▸ What needs to be done:
Please read the text below: which anthropologist does it link to the idea of violence as a foundation of culture and society?

▸ Text segment:
◆ ◆ ◆

Having a common perspective (not my own) does not throw into doubt everything that is in Criminal Justice – only certain conclusions and certain ways of reaching them. Or more than conclusions or even ways of reaching them, it throws the tone in doubt. And perhaps tone is most important because of how it reflects the narrative behind the argument.

(Revolution?)

To be more precise, while citing sources and making arguments, and having taught me some things already, Criminal Injustice has a distinctive revolutionary tone and a tone of inciting – inciting at least passion if not also violence. While I am very passionate in my own way, much about my personality, my personal development, and my views about things lead me away from this type of passion.

(Violence)

I also think that violence as a foundation of culture and society (related to anthropologist Rene Girard’s version of mimetic rivalry) is a deeper problem than capitalism, communism or even feudalism – so a revolutionary tone which is not tempered in passion and tone by reason and a caution against violence does little to convince me.

(Marxism?)

Indeed, Marx seems to be the main voice of revolution in modern times. And to me he seems to have inherited his ameliorism fron Hegel, and outside of Hegel`s metaphysical grounds for eternal improvement (if he even has them or claims to) I can`t see how Marx or post-Marxism could improve it; concretely, then it seems unfounded to think there is some better epoch coming naturally on the heels of capitalism`s violent overthrow.
     [To whom it may concern, literally, I also got a copy of the Communist Manifesto and Other Revolutionary Writings for fifty cents, as yet uncracked; forgive me my ignorance.]

(Hermeneutics?)

◆ ◆ ◆

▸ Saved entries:

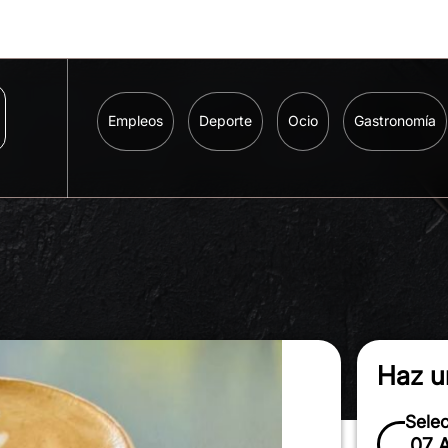
Empleos
Deporte
Ocio
Gastronomía
Haz u
Sele
07 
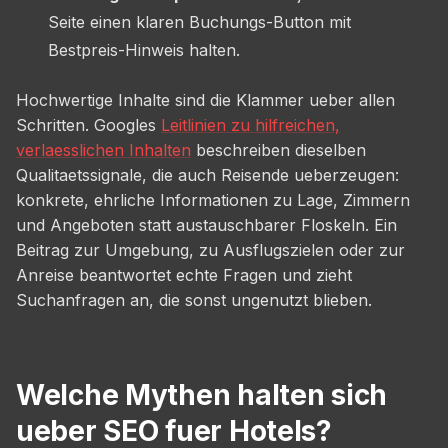
Seite einen klaren Buchungs-Button mit
Bestpreis-Hinweis halten.
Hochwertige Inhalte sind die Klammer ueber allen
Schritten. Googles
Leitlinien zu hilfreichen,
verlaesslichen Inhalten
beschreiben dieselben
Qualitaetssignale, die auch Reisende ueberzeugen:
konkrete, ehrliche Informationen zu Lage, Zimmern
und Angeboten statt austauschbarer Floskeln. Ein
Beitrag zur Umgebung, zu Ausflugszielen oder zur
Anreise beantwortet echte Fragen und zieht
Suchanfragen an, die sonst ungenutzt blieben.
Welche Mythen halten sich
ueber SEO fuer Hotels?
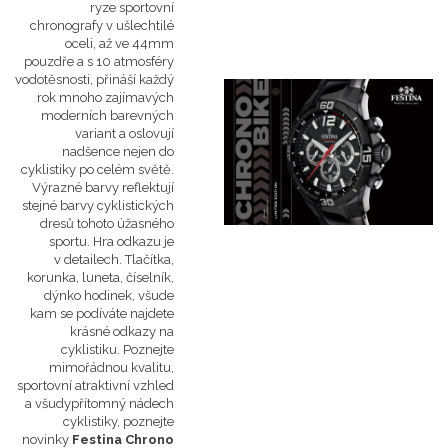
ryze sportovní
chronografy v ušlechtilé
oceli, až ve 44mm
pouzdře a s 10 atmosféry
vodotěsnosti, přináší každý
rok mnoho zajímavých
moderních barevných
variant a oslovují
nadšence nejen do
cyklistiky po celém světě.
Výrazné barvy reflektují
stejné barvy cyklistických
dresů tohoto úžasného
sportu. Hra odkazu je
v detailech. Tlačítka,
korunka, luneta, číselník,
dýnko hodinek, všude
kam se podíváte najdete
krásné odkazy na
cyklistiku. Poznejte
mimořádnou kvalitu,
sportovní atraktivní vzhled
a všudypřítomný nádech
cyklistiky, poznejte
novinky
Festina Chrono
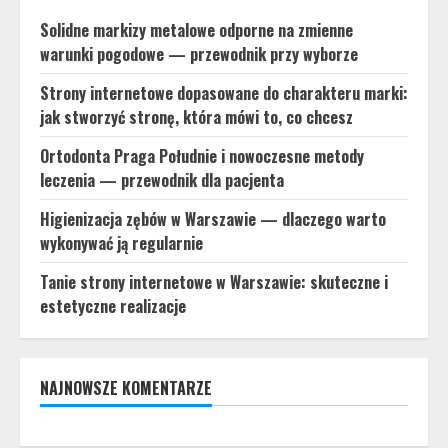
Solidne markizy metalowe odporne na zmienne
warunki pogodowe — przewodnik przy wyborze
Strony internetowe dopasowane do charakteru marki:
jak stworzyć stronę, która mówi to, co chcesz
Ortodonta Praga Południe i nowoczesne metody
leczenia — przewodnik dla pacjenta
Higienizacja zębów w Warszawie — dlaczego warto
wykonywać ją regularnie
Tanie strony internetowe w Warszawie: skuteczne i
estetyczne realizacje
NAJNOWSZE KOMENTARZE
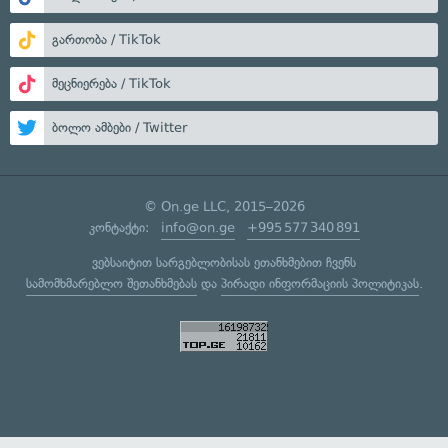
გართობა / TikTok
მეცნიერება / TikTok
ბოლო ამბები / Twitter
© On.ge LLC, 2015–2026
კონტაქტი:
info@on.ge
+995 577 340 891
ვებსაიტით სარგებლობისას ეთანხმებით ჩვენს
სამომხმარებლო შეთანხმებას
და
პირადი ინფორმაციის პოლიტიკას
.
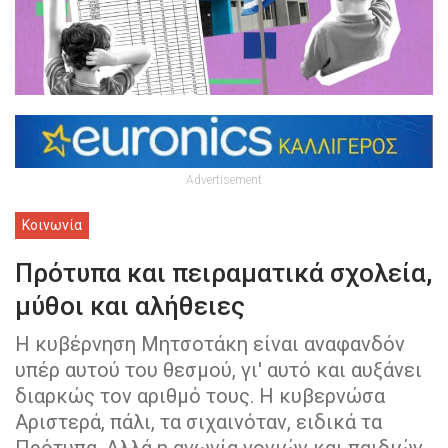
Advertisement
Κοινωνία
Πρότυπα και πειραματικά σχολεία,
μύθοι και αλήθειες
Η κυβέρνηση Μητσοτάκη είναι αναφανδόν
υπέρ αυτού του θεσμού, γι' αυτό και αυξάνει
διαρκώς τον αριθμό τους. Η κυβερνώσα
Αριστερά, πάλι, τα σιχαινόταν, ειδικά τα
Πρότυπα. Αλλά η αγωνία γονιών και παιδιών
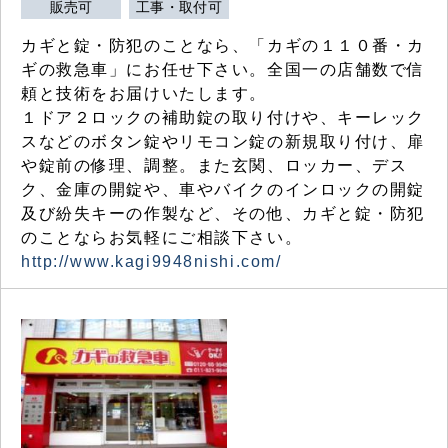
販売可
工事・取付可
カギと錠・防犯のことなら、「カギの１１０番・カ
ギの救急車」にお任せ下さい。全国一の店舗数で信
頼と技術をお届けいたします。
１ドア２ロックの補助錠の取り付けや、キーレック
スなどのボタン錠やリモコン錠の新規取り付け、扉
や錠前の修理、調整。また玄関、ロッカー、デス
ク、金庫の開錠や、車やバイクのインロックの開錠
及び紛失キーの作製など、その他、カギと錠・防犯
のことならお気軽にご相談下さい。
http://www.kagi9948nishi.com/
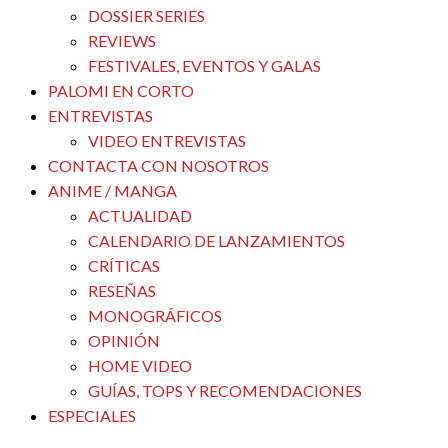
DOSSIER SERIES
REVIEWS
FESTIVALES, EVENTOS Y GALAS
PALOMI EN CORTO
ENTREVISTAS
VIDEO ENTREVISTAS
CONTACTA CON NOSOTROS
ANIME / MANGA
ACTUALIDAD
CALENDARIO DE LANZAMIENTOS
CRÍTICAS
RESEÑAS
MONOGRÁFICOS
OPINIÓN
HOME VIDEO
GUÍAS, TOPS Y RECOMENDACIONES
ESPECIALES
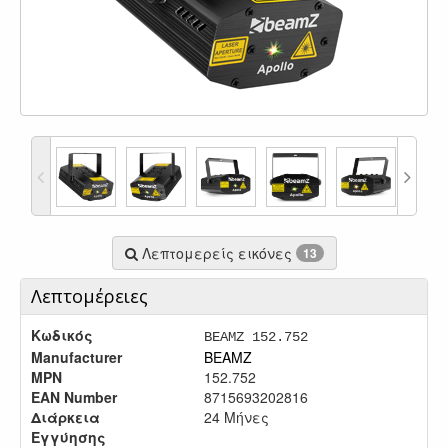
Λεπτομερείς εικόνες
13
Λεπτομέρειες
Κωδικός
BEAMZ 152.752
Manufacturer
BEAMZ
MPN
152.752
EAN Number
8715693202816
Διάρκεια
24 Μήνες
Εγγύησης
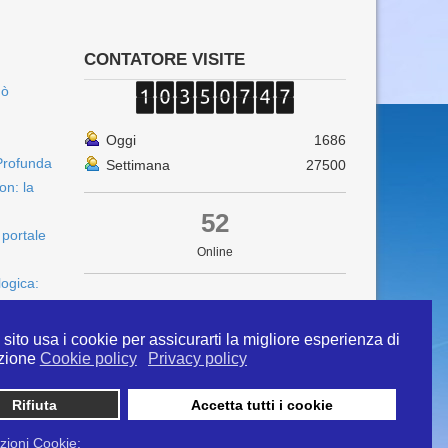
CONTATORE VISITE
uò
Oggi
1686
Profunda
Settimana
27500
on: la
52
 portale
Online
logica:
sito usa i cookie per assicurarti la migliore esperienza di
zione
Cookie policy
Privacy policy
Rifiuta
Accetta tutti i cookie
 info@ipertermiaitalia.it tel. 331/9584817 . Il
ito è diramato nel rispetto delle Linee Guida contenute
zioni Cookie:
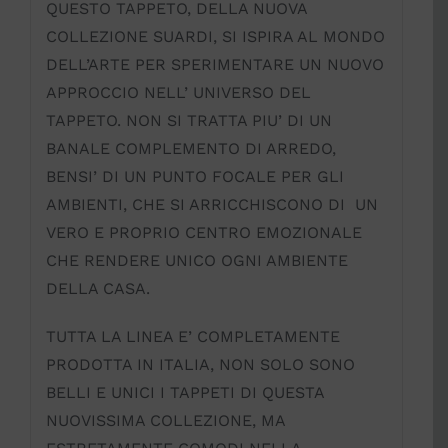
QUESTO TAPPETO, DELLA NUOVA
COLLEZIONE SUARDI, SI ISPIRA AL MONDO
DELL’ARTE PER SPERIMENTARE UN NUOVO
APPROCCIO NELL’ UNIVERSO DEL
TAPPETO. NON SI TRATTA PIU’ DI UN
BANALE COMPLEMENTO DI ARREDO,
BENSI’ DI UN PUNTO FOCALE PER GLI
AMBIENTI, CHE SI ARRICCHISCONO DI UN
VERO E PROPRIO CENTRO EMOZIONALE
CHE RENDERE UNICO OGNI AMBIENTE
DELLA CASA.
TUTTA LA LINEA E’ COMPLETAMENTE
PRODOTTA IN ITALIA, NON SOLO SONO
BELLI E UNICI I TAPPETI DI QUESTA
NUOVISSIMA COLLEZIONE, MA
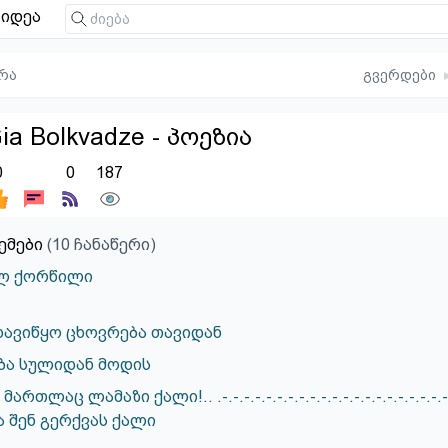
იდეა
რა
გვერდები
ia Bolkvadze - პოეზია
0
0
187
ემები
(10 ჩანაწერი)
ულ ქორწილი
დავიწყო ცხოვრება თავიდან
ბა სულიდან მოდის
თლაც ლამაზი ქალი!.. .-.-.-.-.-.-.-.-.-.-.-.-.-.-.-.-.-.-.-.-.-.
 შენ გერქვას ქალი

◆ ◆ ◆

▸ Reply:
Rene Girard